Every record below, from first to last: print it exactly as shown.

[Dataset entries]
+===+

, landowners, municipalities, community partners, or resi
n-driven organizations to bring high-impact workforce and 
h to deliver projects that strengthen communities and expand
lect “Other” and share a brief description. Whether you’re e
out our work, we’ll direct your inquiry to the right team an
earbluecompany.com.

+===+

Expected output =>
, landowners, municipalities, community partners, or resi
n-driven organizations to bring high-impact workforce and 
h to deliver projects that strengthen communities and expand
lect “Other” and share a brief description. Whether you’re e
out our work, we’ll direct your inquiry to the right team an
earbluecompany.com.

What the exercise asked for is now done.